### EXERCISE INSTRUCTIONS
Reproduce, word for word, the stretch of the high-resistance measurements article below from "Two basic configurations for" through "Law (R = V/I).".

### PAGE EXTRACT
——
Making more accurate high-resistance measurements
Because they are integral to a variety of common test applications, ensuring of high-Ω measurement accuracy can be critical
BY DALE CIGOY
Keithley Instruments
Cleveland, OH
http://www.keithley.com
High-resistance measurements are integral to a variety of test applications, including surface insulation resistance (SIR) testing of printed circuit boards, resistivity measurements of insulating materials and semiconductors, and voltage coefficient testing of high-ohmic-value resistors. Ensuring the accuracy of high-resistance measurements (that is, resistances of 1 GΩ or higher) requires the use of a number of specific techniques, as well as instruments such as electrometers, source-measure units (SMUs), or picoammeter/voltage source combinations.
Electrometers such as this Model 6517B can be particularly useful for measuring extremely high resistances.
Constant-voltage method
Measuring high resistances with the constant-voltage method demands an instrument that can measure low currents accurately in combination with a constant DC voltage source. Some electrometers and picoammeters provide a built-in voltage source and can automatically calculate the unknown resistance.
Two basic configurations for the making measurements with the constant-voltage method are using an electrometer or picoammeter (Fig. 1a ), or an SMU (Fig. 1b ). In this method, a constant voltage source (V) is placed in series with the unknown resistor (R) and an ammeter (IM ). Because the voltage drop across the ammeter is negligible, essentially all the test voltage appears across R. The resulting current is measured by the ammeter and the resistance is calculated in accordance with Ohm’s Law (R = V/I).
Fig. 1. Two basic configurations shown above can be used for making measurements with the constant-voltage method.
Given that high resistance is often a function of the applied voltage, the constant-voltage method is generally preferable to the constant-current method. By testing at selected voltages, a resistance-versus-voltage curve can be developed, and the voltage coefficient of resistance can be determined. The constant-voltage method is appropriate for measuring extremely high resistances because of the voltage coefficient effect.
The constant-voltage method requires measuring low current accurately, so error sources related to measuring low currents must be taken into account. These include improperly shielded connections to the ammeter, problems related to the ammeter’s voltage burden and input offset current, and the source resistance of the device under test. External sources of error can include leakage current from cables and fixtures, as well as currents generated by triboelectric or piezoelectric effects.
Constant-current method
Several instrument configurations are appropriate for measuring high resistances with the constant-current method:
• An electrometer’s voltmeter function and a current source. An electrometer’s ohmmeter function alone. An SMU’s voltmeter with high input impedance and low-current source ranges.
Using the electrometer voltmeter with a separate current source or an SMU allows making a four-wire measurement and controlling the amount of current through the sample. The electrometer ohmmeter makes a two-wire resistance measurement at a specific test current, depending on the measurement range.
——
### EXTRACTED DATA
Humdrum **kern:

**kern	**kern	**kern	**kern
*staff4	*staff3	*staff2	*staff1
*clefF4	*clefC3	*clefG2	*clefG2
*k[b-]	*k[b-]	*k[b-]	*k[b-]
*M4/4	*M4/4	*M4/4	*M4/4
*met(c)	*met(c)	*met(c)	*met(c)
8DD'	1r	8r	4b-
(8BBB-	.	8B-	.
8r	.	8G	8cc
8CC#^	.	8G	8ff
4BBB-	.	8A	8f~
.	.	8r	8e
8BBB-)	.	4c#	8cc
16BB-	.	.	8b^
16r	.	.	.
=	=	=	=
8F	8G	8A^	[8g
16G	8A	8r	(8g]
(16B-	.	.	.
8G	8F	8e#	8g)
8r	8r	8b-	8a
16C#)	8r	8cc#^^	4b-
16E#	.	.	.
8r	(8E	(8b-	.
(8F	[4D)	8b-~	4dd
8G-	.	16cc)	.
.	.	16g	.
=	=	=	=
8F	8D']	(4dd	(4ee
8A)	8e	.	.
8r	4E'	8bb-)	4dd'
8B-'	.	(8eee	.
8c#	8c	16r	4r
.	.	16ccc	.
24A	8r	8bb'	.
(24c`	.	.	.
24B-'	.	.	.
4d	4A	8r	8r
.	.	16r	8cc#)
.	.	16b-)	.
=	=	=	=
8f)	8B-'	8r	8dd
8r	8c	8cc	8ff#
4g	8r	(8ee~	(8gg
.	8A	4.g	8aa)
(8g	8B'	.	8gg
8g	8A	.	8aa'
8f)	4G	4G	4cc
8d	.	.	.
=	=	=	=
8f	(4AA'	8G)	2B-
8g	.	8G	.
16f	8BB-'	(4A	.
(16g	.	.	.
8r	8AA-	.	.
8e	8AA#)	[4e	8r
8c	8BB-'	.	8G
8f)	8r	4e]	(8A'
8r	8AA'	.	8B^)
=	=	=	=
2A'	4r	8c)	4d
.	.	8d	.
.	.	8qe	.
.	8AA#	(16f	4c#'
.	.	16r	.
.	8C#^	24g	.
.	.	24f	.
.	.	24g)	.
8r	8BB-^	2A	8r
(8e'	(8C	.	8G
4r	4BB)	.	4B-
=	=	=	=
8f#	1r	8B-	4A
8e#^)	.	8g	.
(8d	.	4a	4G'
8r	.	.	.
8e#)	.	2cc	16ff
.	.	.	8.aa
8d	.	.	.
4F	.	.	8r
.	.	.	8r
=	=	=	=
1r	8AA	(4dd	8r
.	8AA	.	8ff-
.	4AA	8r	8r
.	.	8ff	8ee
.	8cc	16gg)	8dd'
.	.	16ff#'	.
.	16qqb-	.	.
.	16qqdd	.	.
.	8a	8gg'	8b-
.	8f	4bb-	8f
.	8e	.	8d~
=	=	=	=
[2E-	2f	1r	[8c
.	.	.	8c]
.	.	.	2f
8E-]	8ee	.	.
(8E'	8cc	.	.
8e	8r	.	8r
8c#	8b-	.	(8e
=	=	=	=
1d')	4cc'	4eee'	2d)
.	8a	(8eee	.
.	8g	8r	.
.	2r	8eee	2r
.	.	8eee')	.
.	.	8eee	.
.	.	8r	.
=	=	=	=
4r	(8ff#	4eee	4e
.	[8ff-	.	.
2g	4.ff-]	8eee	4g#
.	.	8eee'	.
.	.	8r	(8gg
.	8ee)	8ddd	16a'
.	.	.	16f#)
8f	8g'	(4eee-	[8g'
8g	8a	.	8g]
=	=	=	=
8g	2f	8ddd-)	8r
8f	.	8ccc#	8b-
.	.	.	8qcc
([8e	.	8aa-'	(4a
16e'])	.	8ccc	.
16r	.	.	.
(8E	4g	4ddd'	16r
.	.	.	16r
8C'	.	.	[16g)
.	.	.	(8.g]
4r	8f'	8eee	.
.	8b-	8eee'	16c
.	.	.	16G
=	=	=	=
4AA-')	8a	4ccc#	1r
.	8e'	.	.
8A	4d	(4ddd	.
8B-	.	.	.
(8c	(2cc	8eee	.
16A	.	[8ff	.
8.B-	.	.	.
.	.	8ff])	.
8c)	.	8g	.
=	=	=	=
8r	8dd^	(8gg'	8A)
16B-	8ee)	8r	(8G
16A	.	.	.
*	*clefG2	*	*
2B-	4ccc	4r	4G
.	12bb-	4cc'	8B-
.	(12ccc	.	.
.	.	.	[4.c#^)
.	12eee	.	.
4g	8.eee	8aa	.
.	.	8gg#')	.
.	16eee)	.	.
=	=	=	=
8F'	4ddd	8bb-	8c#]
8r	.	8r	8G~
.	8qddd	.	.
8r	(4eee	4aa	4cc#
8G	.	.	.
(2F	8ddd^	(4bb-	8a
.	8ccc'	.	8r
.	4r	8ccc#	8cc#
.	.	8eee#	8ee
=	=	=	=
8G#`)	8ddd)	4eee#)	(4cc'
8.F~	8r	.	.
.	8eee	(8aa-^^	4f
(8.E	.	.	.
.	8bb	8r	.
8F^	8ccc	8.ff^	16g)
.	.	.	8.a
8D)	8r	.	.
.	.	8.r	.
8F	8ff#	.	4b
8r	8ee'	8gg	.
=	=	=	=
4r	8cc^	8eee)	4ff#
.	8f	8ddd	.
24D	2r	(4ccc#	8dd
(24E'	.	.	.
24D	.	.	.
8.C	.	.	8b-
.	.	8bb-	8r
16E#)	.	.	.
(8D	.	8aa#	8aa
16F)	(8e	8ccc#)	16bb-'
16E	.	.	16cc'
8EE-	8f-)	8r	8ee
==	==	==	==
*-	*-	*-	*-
——
### WRITTEN SOLUTION
Two basic configurations for the making measurements with the constant-voltage method are using an electrometer or picoammeter (Fig. 1a ), or an SMU (Fig. 1b ). In this method, a constant voltage source (V) is placed in series with the unknown resistor (R) and an ammeter (IM ). Because the voltage drop across the ammeter is negligible, essentially all the test voltage appears across R. The resulting current is measured by the ammeter and the resistance is calculated in accordance with Ohm’s Law (R = V/I).